A topographical survey is a way to determine the configuration of the earth’s surface. It generally concerns the relief of the earth (or moon, planet or asteroid), which can also include natural and artificial feature such as valley, depressions, streams, dams, bridges and buildings. The recording of terrain involves determining the terrestrial or three-dimensional space position of points and the distances and angles between them. A graphic representation of the relief of an area is called a topographic map, which will be constructed from data which shows the horizontal and vertical locations plotted in the survey. Digital surface models and digital terrain models can show the 3D representation of the results of a topographical survey, with or without objects such as plants or buildings.
A topographical survey is a form of land surveying which measures the elevation of plots on a particular piece of land, which are then presented as contour lines on a plot. A direct topographical survey will accurately determine the relief using the positions of certain points, and find the distances and angles between them. This is done using levelling instruments such as astheodolites, dumpy levels and clinometers. Direct surveys such as these can be manual or GIS-based, the latter being a computerised system used to capture, store, manipulate, analyse, manage and present the findings of the topographical survey.
A topographical survey may be conducted for a number of reasons. The purpose is to determine points in a horizontal coordinate system such as latitude, longitude and altitude. This might be commissioned by architects and engineers before planning the construction of a building or its drainage. Topographical surveys are also carried out for other reasons such as archaeological digs, military planning and geological exploration and mapping.
There are other types of topological survey than a direct survey.
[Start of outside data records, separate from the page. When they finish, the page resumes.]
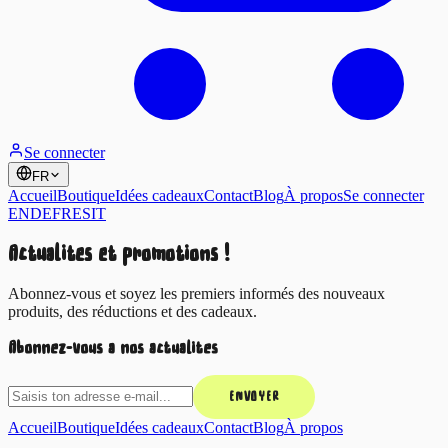
Se connecter
FR
Accueil
Boutique
Idées cadeaux
Contact
Blog
À propos
Se connecter
EN
DE
FR
ES
IT
Actualités et promotions !
Abonnez-vous et soyez les premiers informés des nouveaux
produits, des réductions et des cadeaux.
Abonnez-vous à nos actualités
ENVOYER
Accueil
Boutique
Idées cadeaux
Contact
Blog
À propos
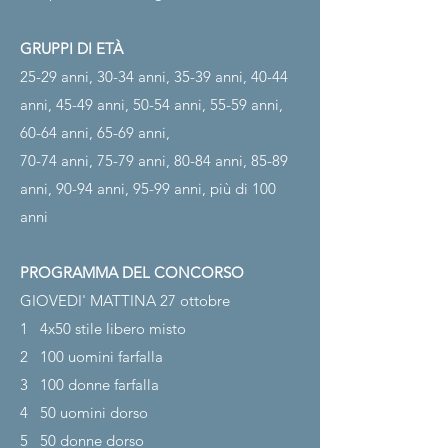
GRUPPI DI ETÀ
25-29 anni, 30-34 anni, 35-39 anni, 40-44
anni, 45-49 anni, 50-54 anni, 55-59 anni,
60-64 anni, 65-69 anni,
70-74 anni, 75-79 anni, 80-84 anni, 85-89
anni, 90-94 anni, 95-99 anni, più di 100
anni
PROGRAMMA DEL CONCORSO
GIOVEDI' MATTINA 27 ottobre
1
4x50 stile libero misto
2
100 uomini farfalla
3
100 donne farfalla
4
50 uomini dorso
5
50 donne dorso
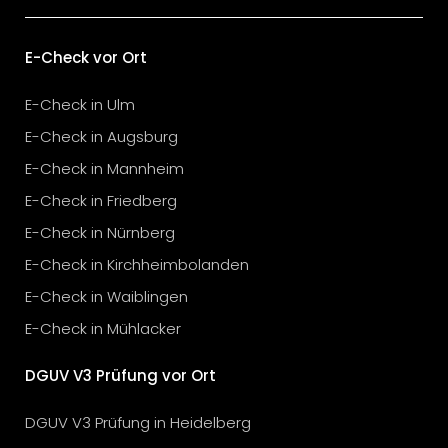
E-Check vor Ort
E-Check in Ulm
E-Check in Augsburg
E-Check in Mannheim
E-Check in Friedberg
E-Check in Nürnberg
E-Check in Kirchheimbolanden
E-Check in Waiblingen
E-Check in Mühlacker
DGUV V3 Prüfung vor Ort
DGUV V3 Prüfung in Heidelberg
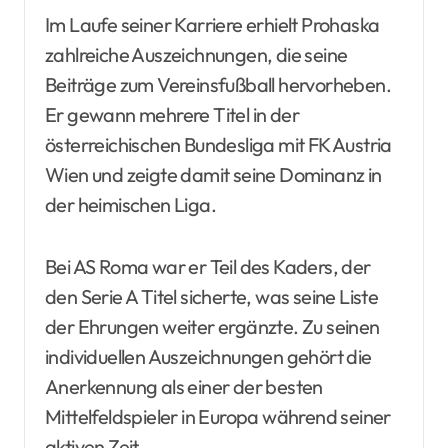
Im Laufe seiner Karriere erhielt Prohaska
zahlreiche Auszeichnungen, die seine
Beiträge zum Vereinsfußball hervorheben.
Er gewann mehrere Titel in der
österreichischen Bundesliga mit FK Austria
Wien und zeigte damit seine Dominanz in
der heimischen Liga.
Bei AS Roma war er Teil des Kaders, der
den Serie A Titel sicherte, was seine Liste
der Ehrungen weiter ergänzte. Zu seinen
individuellen Auszeichnungen gehört die
Anerkennung als einer der besten
Mittelfeldspieler in Europa während seiner
aktiven Zeit.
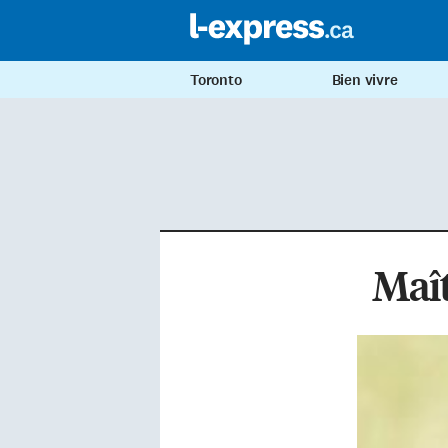
Toronto
Bien vivre
Maît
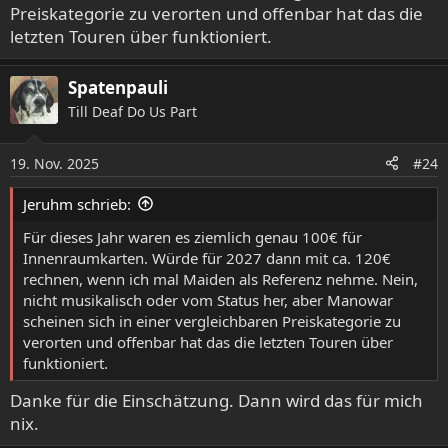
Preiskategorie zu verorten und offenbar hat das die
letzten Touren über funktioniert.
Spatenpauli
Till Deaf Do Us Part
19. Nov. 2025
#24
Jeruhm schrieb:
Für dieses Jahr waren es ziemlich genau 100€ für
Innenraumkarten. Würde für 2027 dann mit ca. 120€
rechnen, wenn ich mal Maiden als Referenz nehme. Nein,
nicht musikalisch oder vom Status her, aber Manowar
scheinen sich in einer vergleichbaren Preiskategorie zu
verorten und offenbar hat das die letzten Touren über
funktioniert.
Danke für die Einschätzung. Dann wird das für mich
nix.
Some studies are carried out at a distance from the subject area, called remote sensing. Aerial and satellite imagery are usually a form of remote sensing, and a part of geovisualisation. Aerial and satellite imagery use a non-visual spectra of light to determine the lie of the land, showing vegetation and other land use information in a more detailed way. Photogammetry can be used to survey a 3D surface by using a number of photographic images taken from different positions, usually from different passes of an aerial flight.
Radar and sonar are used to generate Digital Elevation Models. Sonar maps which determine the terrain of the ocean floor are an example of these topographical surveys in use. Another technique of topography is a light detection technique which uses a laser.
Topography is also used in medical practice, for brain mapping, measuring the curvature of conea, and superficial human anatomy. It is also used in mathematics when measuring the variables in a map or space.